Bohrschlammgruben Teil III: Es war ja zu erwarten…

von Diplom-Geologe Dirk Weißenborn

Frau Behiye Uca (Die LINKE) ist Mitglied des Kreistages im Landkreis Celle. Vor kurzem richtete sie eine Anfrage an die Verwaltung des Landkreises Celle (d.h. den Landrat) zu den Bohrschlammgruben im Landkreis Celle. Der Text der Anfrage ist dem Online-Nachrichtenportal „Celleheute.de“ 1:1. entnommen und kann unter http://celleheute.de/behiye-uca-stellt-anfrage-zu-bohrsachlammgruben/ eingesehen werden.

Dort ist zu lesen:

Anfrage zu Bohrschlammgruben im Landkreis Celle

Zehntausende Tonnen giftiger Bohrschlämme verunreinigen an hunderten Orten Niedersachsens die Böden. Das brachten Ende letzten Jahres Recherchen des NDR Verbraucher- und Wirtschaftsmagazins „Markt“ ans Licht der Öffentlichkeit. Die zuständige Aufsichtsbehörde, das Landesamt für Bergbau, Energie und Geologie (LBEG) in Hannover, wie auch das Umweltministerium kündigten systematische Untersuchungen an. Selbstverständlich ist auch der Landkreis Celle betroffen, war die Region doch eines niedersächsischen Hauptfördergebiete von Erdöl. Der Celler Zweckverband Abfallwirtschaft hat – laut CZ – bisher im Landkreis Celle 37 „identifiziert“.

Ich frage die Verwaltung:

1.) Sind der Verwaltung Bohrschlammgruben im Landkreis Celle bekannt?

2.) Wenn derartige Bohrschlammgruben bekannt sind: Wo befinden sich diese? Wurden sie schon einmal auf ein mögliches Gefährdungspotenzial hin untersucht? Wenn ja, mit welchem Ergebnis? Falls nein, hält die Verwaltung es für erforderlich, entsprechende Untersuchungen in Auftrag zu geben?

3.) Wie werden mögliche weitere frühere Bohrschlammgruben im Landkreis Celle ausfindig gemacht? Hält es die Verwaltung für sinnvoll – wie in anderen Landkreisen geschehen, durch einen entsprechenden Aufruf an ältere Mitbürgerinnen und Mitbürger Kenntnis über weitere vorhandene Lagerstätten zu bekommen?

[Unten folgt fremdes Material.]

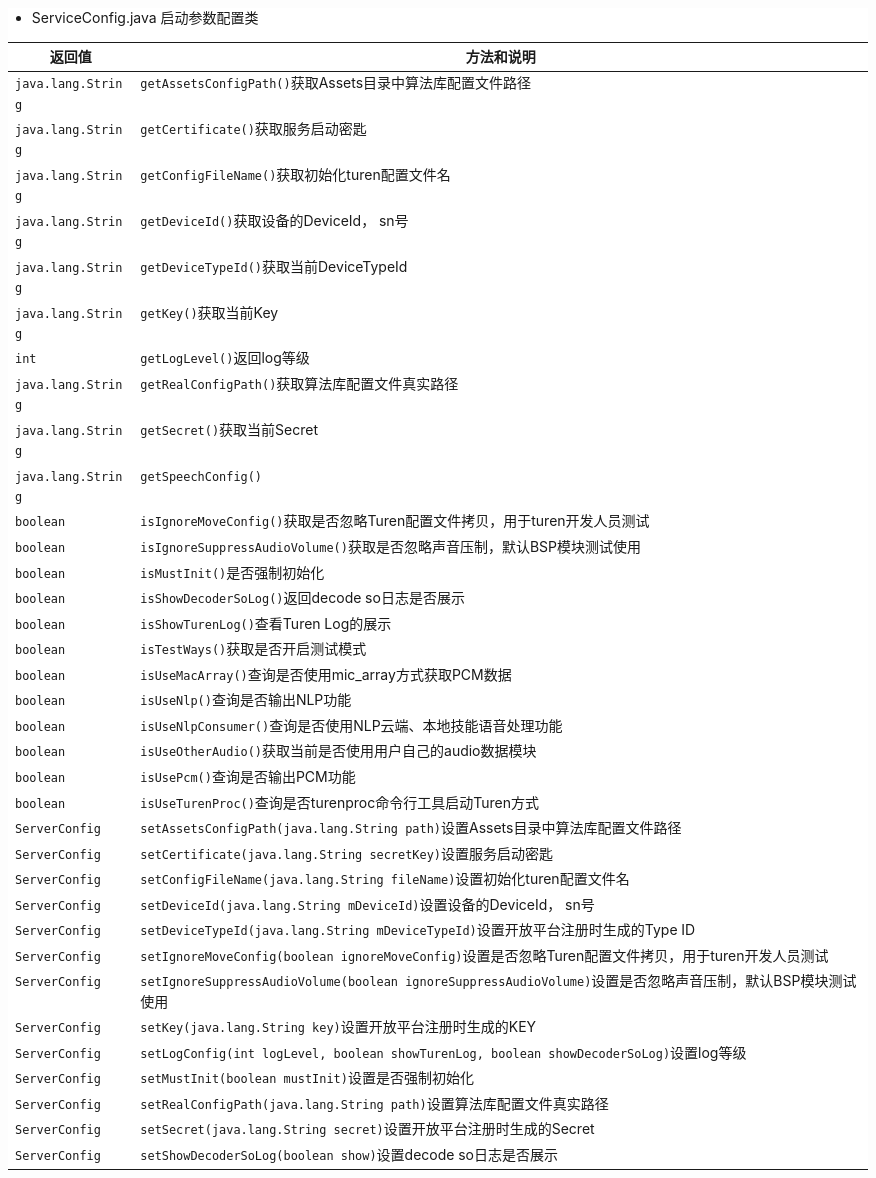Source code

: * ServiceConfig.java 启动参数配置类

| 返回值             | 方法和说明  |
| ------------------ | ------------------------------------------------------------ |
| `java.lang.String` | `getAssetsConfigPath()`获取Assets目录中算法库配置文件路径    |
| `java.lang.String` | `getCertificate()`获取服务启动密匙                           |
| `java.lang.String` | `getConfigFileName()`获取初始化turen配置文件名               |
| `java.lang.String` | `getDeviceId()`获取设备的DeviceId， sn号                     |
| `java.lang.String` | `getDeviceTypeId()`获取当前DeviceTypeId                      |
| `java.lang.String` | `getKey()`获取当前Key                                        |
| `int`              | `getLogLevel()`返回log等级                                   |
| `java.lang.String` | `getRealConfigPath()`获取算法库配置文件真实路径              |
| `java.lang.String` | `getSecret()`获取当前Secret                                  |
| `java.lang.String` | `getSpeechConfig()`                                          |
| `boolean`          | `isIgnoreMoveConfig()`获取是否忽略Turen配置文件拷贝，用于turen开发人员测试 |
| `boolean`          | `isIgnoreSuppressAudioVolume()`获取是否忽略声音压制，默认BSP模块测试使用 |
| `boolean`          | `isMustInit()`是否强制初始化                                 |
| `boolean`          | `isShowDecoderSoLog()`返回decode so日志是否展示              |
| `boolean`          | `isShowTurenLog()`查看Turen Log的展示                        |
| `boolean`          | `isTestWays()`获取是否开启测试模式                           |
| `boolean`          | `isUseMacArray()`查询是否使用mic_array方式获取PCM数据        |
| `boolean`          | `isUseNlp()`查询是否输出NLP功能                              |
| `boolean`          | `isUseNlpConsumer()`查询是否使用NLP云端、本地技能语音处理功能 |
| `boolean`          | `isUseOtherAudio()`获取当前是否使用用户自己的audio数据模块   |
| `boolean`          | `isUsePcm()`查询是否输出PCM功能                              |
| `boolean`          | `isUseTurenProc()`查询是否turenproc命令行工具启动Turen方式   |
| `ServerConfig`     | `setAssetsConfigPath(java.lang.String path)`设置Assets目录中算法库配置文件路径 |
| `ServerConfig`     | `setCertificate(java.lang.String secretKey)`设置服务启动密匙 |
| `ServerConfig`     | `setConfigFileName(java.lang.String fileName)`设置初始化turen配置文件名 |
| `ServerConfig`     | `setDeviceId(java.lang.String mDeviceId)`设置设备的DeviceId， sn号 |
| `ServerConfig`     | `setDeviceTypeId(java.lang.String mDeviceTypeId)`设置开放平台注册时生成的Type ID |
| `ServerConfig`     | `setIgnoreMoveConfig(boolean ignoreMoveConfig)`设置是否忽略Turen配置文件拷贝，用于turen开发人员测试 |
| `ServerConfig`     | `setIgnoreSuppressAudioVolume(boolean ignoreSuppressAudioVolume)`设置是否忽略声音压制，默认BSP模块测试使用 |
| `ServerConfig`     | `setKey(java.lang.String key)`设置开放平台注册时生成的KEY    |
| `ServerConfig`     | `setLogConfig(int logLevel, boolean showTurenLog, boolean showDecoderSoLog)`设置log等级 |
| `ServerConfig`     | `setMustInit(boolean mustInit)`设置是否强制初始化            |
| `ServerConfig`     | `setRealConfigPath(java.lang.String path)`设置算法库配置文件真实路径 |
| `ServerConfig`     | `setSecret(java.lang.String secret)`设置开放平台注册时生成的Secret |
| `ServerConfig`     | `setShowDecoderSoLog(boolean show)`设置decode so日志是否展示 |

Diese Anfrage stellt zunächst einmal einen völlig normalen parlamentarischen Vorgang dar. Die Schutzgüter, besonders Grund- und Trinkwasser liegen uns allen am Herzen. Interessant ist dabei nur, dass eine solche Anfrage aus den Reihen der Kreistagsfraktion von Bündnis 90/Die Grünen bisher nicht gekommen war. Möglicherweise wollten deren Mitglieder den Umweltminister des Landes Niedersachsen, Herrn Stefan Wenzel (GRÜNE) nicht in Verlegenheit bringen. Immerhin ist eine erste umfangreichere Stellungnahme der interministeriellen Arbeitsgruppe, bestehend aus Vertretern des Niedersächsischen Umweltministeriums, des Niedersächsischen Wirtschaftsministeriums und des LBEG erst für das Frühjahr 2015 angekündigt.

Dennoch bleibt aufgrund sonstiger Erfahrungen festzuhalten, dass sich gerade auch die Partei „Die Linke“ republikweit letztlich für eine völlige Vernichtung der inländischen Erdgas- und Erdölindustrie einsetzt. Die von dem undurchsichtigen Herrn Rahtjens und seinen Helfershelfern im Landkreis Rotenburg an der Bohrschlammgrube der Kallmoor Z1 losgetretene Lawine an bisher nicht geklärten Befürchtungen und Aktionen der Behörden, wird mit Sicherheit in das Konzept der Partei „Die Linke“ passen.

Schließlich sind nach deren Meinung die Bohrschlammgruben ja eine Hinterlassenschaft der bösen Erdölkapitalisten.

Dabei würde es die sozial-ökologischen Apologeten der LINKEN auch nicht stören, wenn Grundeigentümer schließlich mittels Anordnungen der unteren Boden- und Wasserbehörden der Landkreise zur kostenträchtigen Sanierung der aus der Frühzeit der Erdölgewinnung stammenden Altlasten auf Ihren Grundstücken verdonnert werden. Das ganze, weil Kreis- und Landesbehörden eventuell aufgrund der Panikmache in Aktionismus verfallen.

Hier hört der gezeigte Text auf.